Shaheena’s picks includes Nineteen Eighty-Four (by George Orwell), Whither Indian Judiciary (Markandey Katju), and Manto and Chughtaii (Mohammad Umar Memon). Alysha has a really long reading list in categories like self-help, such as Collapsing Consciously: Transformative Truths for Turbulent Times (by Carolyn Baker), How to Be a Person in the World (Heather Havrilesky), and In an Unspoken Voice (Peter Levine).
Webinars and beyond: DesignUp Circuit
The work-from-home (WFH) imperative has spawned a seemingly endless series of webinars, online panels, and meetings. This has spurred a number of creative responses to redesign online events and make them memorable as well as useful.
See our coverage of the annual DesignUp conference editions from 2019, 2018 and 2017, as well as our d-Zen (‘Design Zen’) section for more design resources. DesignUp has also published the report, Deconstruct: Understanding the State of Design-In-Tech.
“The DesignUp team moved to webinars and organised three online events as a part of what we called the 2020 Circuit,” explains Jay Dutta, SVP UX Design at MakeMyTrip, and Founder-Curator, DesignUp Festival.
This Circuit consists of a series of varied online events, as opposed to one big conference. “All volunteers at DesignUp have been discussing webinar fatigue, and many felt strongly about it. We had a few meetings and we all agreed we must explore new formats,” Jay recalls.
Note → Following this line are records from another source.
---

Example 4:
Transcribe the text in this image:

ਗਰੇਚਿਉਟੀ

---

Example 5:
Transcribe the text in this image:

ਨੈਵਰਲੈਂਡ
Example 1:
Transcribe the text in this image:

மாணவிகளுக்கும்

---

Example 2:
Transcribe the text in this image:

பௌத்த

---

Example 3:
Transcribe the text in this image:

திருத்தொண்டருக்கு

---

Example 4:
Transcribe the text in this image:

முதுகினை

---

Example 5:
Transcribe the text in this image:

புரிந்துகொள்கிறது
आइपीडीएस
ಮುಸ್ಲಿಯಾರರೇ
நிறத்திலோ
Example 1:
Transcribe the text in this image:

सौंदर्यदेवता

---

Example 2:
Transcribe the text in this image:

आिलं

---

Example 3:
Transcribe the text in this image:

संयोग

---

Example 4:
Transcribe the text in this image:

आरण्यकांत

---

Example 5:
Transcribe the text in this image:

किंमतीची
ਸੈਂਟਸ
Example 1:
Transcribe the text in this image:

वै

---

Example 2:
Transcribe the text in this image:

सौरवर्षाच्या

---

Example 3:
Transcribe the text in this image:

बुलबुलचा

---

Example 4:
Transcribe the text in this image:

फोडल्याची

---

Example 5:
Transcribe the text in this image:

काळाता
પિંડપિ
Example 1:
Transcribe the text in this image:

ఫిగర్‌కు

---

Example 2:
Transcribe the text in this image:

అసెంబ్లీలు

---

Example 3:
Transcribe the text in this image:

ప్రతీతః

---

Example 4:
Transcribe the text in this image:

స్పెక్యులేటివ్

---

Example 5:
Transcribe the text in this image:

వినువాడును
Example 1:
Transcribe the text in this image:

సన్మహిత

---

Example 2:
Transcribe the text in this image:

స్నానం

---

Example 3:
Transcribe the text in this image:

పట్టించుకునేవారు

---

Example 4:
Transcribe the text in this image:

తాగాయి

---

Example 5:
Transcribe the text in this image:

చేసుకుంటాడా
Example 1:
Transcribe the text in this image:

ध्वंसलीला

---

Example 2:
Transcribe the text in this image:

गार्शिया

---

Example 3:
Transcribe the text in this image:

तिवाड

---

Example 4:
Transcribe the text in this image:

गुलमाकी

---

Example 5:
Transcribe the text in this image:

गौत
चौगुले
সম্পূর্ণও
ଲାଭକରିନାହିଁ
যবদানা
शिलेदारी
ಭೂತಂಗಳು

He adds: “We wanted to do something different – with thoughtful content and an engaging format. Not another webinar!” The Star Wars movie series offered an attractive structure for the event narrative.
“I am a big Star Wars fan. I watched the first movie with my dad in Ahmedabad and the last with my son in Singapore. The date May 4 is special for fans – and that's where it all came together,” Jay enthuses.
His original framework of advice to designers – plan what you will do in the next five weeks, five months and five years – was tweaked to a format of ‘fours’ (four weeks, four months, four years, to be presented on the fourth of May).
“This is a bit of a force-fit perhaps - may the force-fit be with you,” Jay jokes. Another coincidence was that the upcoming event on May 4 is the fourth online webinar for the DesignUp team.
“The coincidence could not have been better. Episode 4 of Star Wars, the first film in this series, is called A New Hope. That's what I would like to believe,” Jay signs off.